Neighbors of a small camp in North Portland had some mixed feelings about it. One concerned resident who didn’t wish to be identified said he hadn’t heard from anyone in the city government about the Safe Rest Village.
“On one hand it’s great to have the village set up and to move people into housing, but the city is just not engaged with neighbors at all on the process,” the person said. “There hasn’t been a single olive branch, so I think that that’s been tough.”
“You want to be able to have like a community buy-in and there hasn’t been a chance for that,” the concerned resident added.
On its website, the city of Portland states, “Our team has been working with the community since the announcement of this site as a Safe Rest Village. We communicate regularly with neighbors and stakeholders.”
Urban Alchemy contends the camps are doing well, claiming they don’t even need security guards because guests follow the rules.
But the LA/Portland program is still considered temporary housing, it’s not what experts consider a solution to permanent housing.
The Houston model
In Anchorage, there has been some progress on that front. Officials say there are more than 300 new units expected to be available between now and next year. Most are hotel rooms that were converted into studio apartments.
Like in Houston, some people in Anchorage have begun moving off the streets into long-term apartment housing.
“I was using meth and heroin and opiates and marijuana,” said Elizabeth Parish, who spent years living in Anchorage shelters before finding a stable place to live.
She’s now happy with her studio apartment, which is currently subsidized by a nonprofit.
“It has a full-size kitchen, a stove, refrigerator and even a dishwasher,” Parish said.
In Houston, a growing number of landlords are working with that city’s homeless coalition — placing formerly homeless people into real apartments.
“They’re very grateful when you ever move the homeless people, any of them, in any of your home[s],” Houston landlord Jamil Hasan said. “I have seen grown people cry, and they will say ‘thank you,’ like I am doing some miracle. I’m renting them a place and getting paid for it. There is not a favor. They’re not living for free. But they have been through so much.”
Hasan now rents more than 40 of his apartment units to people who were formerly homeless.

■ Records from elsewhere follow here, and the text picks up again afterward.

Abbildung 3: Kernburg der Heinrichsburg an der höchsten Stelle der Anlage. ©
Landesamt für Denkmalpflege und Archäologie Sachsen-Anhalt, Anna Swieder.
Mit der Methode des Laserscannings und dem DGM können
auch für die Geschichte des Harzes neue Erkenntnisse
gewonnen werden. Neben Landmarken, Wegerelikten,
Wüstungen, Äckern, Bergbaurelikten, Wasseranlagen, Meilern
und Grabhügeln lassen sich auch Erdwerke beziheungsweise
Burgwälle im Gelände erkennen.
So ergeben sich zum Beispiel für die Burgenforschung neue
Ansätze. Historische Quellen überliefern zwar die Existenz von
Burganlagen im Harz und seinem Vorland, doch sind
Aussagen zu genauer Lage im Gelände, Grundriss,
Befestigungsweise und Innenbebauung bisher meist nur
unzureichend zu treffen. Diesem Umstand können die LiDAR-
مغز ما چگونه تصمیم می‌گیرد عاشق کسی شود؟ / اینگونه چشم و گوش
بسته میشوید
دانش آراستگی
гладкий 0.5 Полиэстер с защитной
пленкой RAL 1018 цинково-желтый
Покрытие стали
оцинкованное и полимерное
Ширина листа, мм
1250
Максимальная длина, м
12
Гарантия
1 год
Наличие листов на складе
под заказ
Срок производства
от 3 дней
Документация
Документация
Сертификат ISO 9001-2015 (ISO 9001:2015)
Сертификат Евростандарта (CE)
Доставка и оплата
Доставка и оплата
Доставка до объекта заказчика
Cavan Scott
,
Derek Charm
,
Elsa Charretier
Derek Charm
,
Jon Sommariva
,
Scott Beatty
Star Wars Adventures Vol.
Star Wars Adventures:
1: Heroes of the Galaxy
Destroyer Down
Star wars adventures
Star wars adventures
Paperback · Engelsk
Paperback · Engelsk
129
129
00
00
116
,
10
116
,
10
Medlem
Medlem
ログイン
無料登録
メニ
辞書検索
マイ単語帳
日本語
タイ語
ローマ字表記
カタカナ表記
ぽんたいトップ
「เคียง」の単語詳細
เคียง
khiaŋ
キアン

Houston’s aggressive approach to finding private landlords willing to rent to someone who was homeless is seen as key to that community’s success. Hasan even works with tenants who have criminal backgrounds and bad credit. He feels by integrating them into a broader community now, they’ll have a better chance of success in the future.
“When they see they are being treated just like other tenants who are paying from their pocket, [it] gives them the self-esteem that they need,” Hasan said. “They do not want to live in a place where everybody’s homeless. They want to live in a place where they are given the self, level of recognition as a human being, as others.”
Hasan receives rental vouchers from the city of Houston and other organizations that work through Houston’s Coalition for the Homeless. He leases each apartment for one year but will renew that lease if he has a good relationship with the tenant.
Zaletel says she doesn’t understand why Anchorage hasn’t already adopted Houston’s model.
“Good question, I don’t know. That’s where we want to go,” Zaletel said. “We should be continually and aggressively focused on; how do we move this individual to housing?”
Zaletel says the ACEH began a pilot program about a year ago that is similar to Houston’s model. The city of Houston allows a single coordinating organization to serve as the main distribution hub which distributes all funding that’s related to homeless services.
Zaletel hopes the pilot program will eventually grow and be adopted by Anchorage officials as a best practice in the city’s efforts to better address its homeless situation.